Ibu melepas pelukannya. Memegang pipiku dengan kedua tangannya “Kamu masih punya kita. Ada Ibu, Kak Imelda dan Alvin. Ingat dulu saat Naura, bisa masuk hafalan, Ayah menangis bangga. Ayah Ibu tidak pernah berangan akan memiliki seorang anak penghafal alquran. Lihat, karena kamu, Ibu dan Kak Imelda memberanikan diri untuk berhijab. Jadi ini bukan salah kamu. Ini takdir.”




***




Malam ke tujuh. Rumah tampak lebih ramai dari biasanya. Selain tetangga, kerabat-kerabat lain pun datang. Aku hanya bisa melihat dari kejauhan. Tidak ada hal apapun yang menarik. Sampai Alvan datang menghampiri ku dan memberitahu jika ada salah satu temanku yang datang.


Tidak mungkin Rere karena setelah lulus SMK dia memilih melanjutkan kuliah di Aceh. Mengikuti perpindahan orang tuanya.


Aku mengerutkan kening memikirkan kira-kira siapa yang datang. Tetapi tidak juga aku temukan jawaban. Hingga aku menyerah dan memutuskan untuk menemuinya.


“Dimana? “ tanyaku beranjak.


“Di teras belakang. Karena teras depan buat bapak-bapak dan saudara yang datang.” jelas Alvan.


Aku mengangguk “ Iya nggak masalah. Makasih Alvan.”


Tanpa menunggu lagi, aku bergegas menuju teras belakang.


Deg.


Alden.


Aku tidak menyangka jika teman yang dimaksud Alvan adalah Alden. Cowok itu tersenyum dan melambaikan tangan. Sementara aku membalas senyumnya walau mungkin terlihat jelas guratan kebingungan.


Aku mengedarkan pandang dan ternyata dia tidak datang sendiri. Yang aku duga itu adalah teman Alden entah siapa.
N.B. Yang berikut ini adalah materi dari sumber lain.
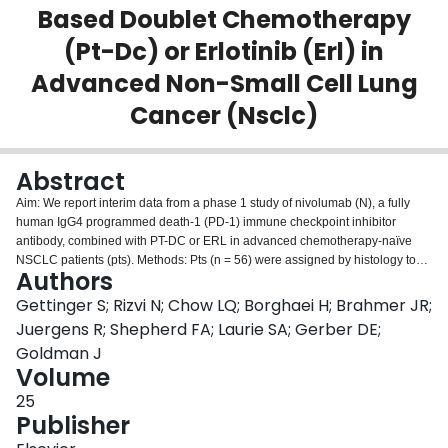
Based Doublet Chemotherapy
Login
(Pt-Dc) or Erlotinib (Erl) in
Advanced Non-Small Cell Lung
Cancer (Nsclc)
Abstract
Aim: We report interim data from a phase 1 study of nivolumab (N), a fully
human IgG4 programmed death-1 (PD-1) immune checkpoint inhibitor
antibody, combined with PT-DC or ERL in advanced chemotherapy-naïve
NSCLC patients (pts). Methods: Pts (n = 56) were assigned by histology to
Authors
receive N 10 mg/kg IV Q3W + concurrent IV gemcitabine 1250 mg/m2 +
cisplatin 75 mg/m2 (squamous [sq]) or pemetrexed 500 mg/m2 + cisplatin
Gettinger S; Rizvi N; Chow LQ; Borghaei H; Brahmer JR;
75 mg/m2 (non-sq), or N 5 or 10 mg/kg IV Q3W + IV paclitaxel 200
Juergens R; Shepherd FA; Laurie SA; Gerber DE;
mg/m2 + carboplatin AUC6 (sq + non-sq). N + PT-DC was given for 4 cycles,
Goldman J
with continued N to progression/unacceptable toxicity. EGFR mutant (EGFR
Volume
MT) NSCLC pts (n = 21) received N 3 mg/kg IV Q2W + ERL 150 mg PO
daily until progression/unacceptable toxicity. Objective response rate (ORR)
25
was assessed by RECIST 1.1. Results: Across N + PT-DC arms (median
Publisher
follow-up [mF/U] 75 wks), grade 3–4 related AEs occurred in 45% of pts (25–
Aku merasa hatiku masih bergetar. Sama seperti dulu. Tidak pernah berubah.


Aku mendekat. Melihat sekilas Alden yang masih tetap tampan seperti dulu.


“Hai,” sapa Alden.


Aku tersenyum “Ko bisa sampai sini? Gue kan nggak pernah kasih tau alamat rumah,” sebenarnya sedikit aneh menyebut kata gue untuk menggambarkan diri sendiri setelah sekian lama tidak pernah aku pakai karena larangan pesantren.


“Gue hanya khawatir keadaanmu. Maaf soal dulu,”


Soal dulu. Perjanjian konyol yang Alden buat, aku menanggapinya dengan acuh dan berusaha melupakannya.


Setelah kejadian yang menimpa Naren, perasaan bersalah terus menghantui ku. Ada rasa kecewa terhadap diri sendiri dan perasaan sesal yang tiada tara.


Karena alasan itulah aku menutup rapat pintu hatiku. Menolak setiap cowok yang berusaha mendekatiku. Aku seolah enggan dan takut jika kejadian demikian akan kembali terulang.


Sebenarnya Kak Imelda selalu memberiku banyak wejangan dan dia selalu bilang jika apa yang terjadi dengan Naren bukan kesalahanku, tetapi semua yang aku dengar seolah menjadi angin lalu hingga terasa sangat sulit untuk aku percaya.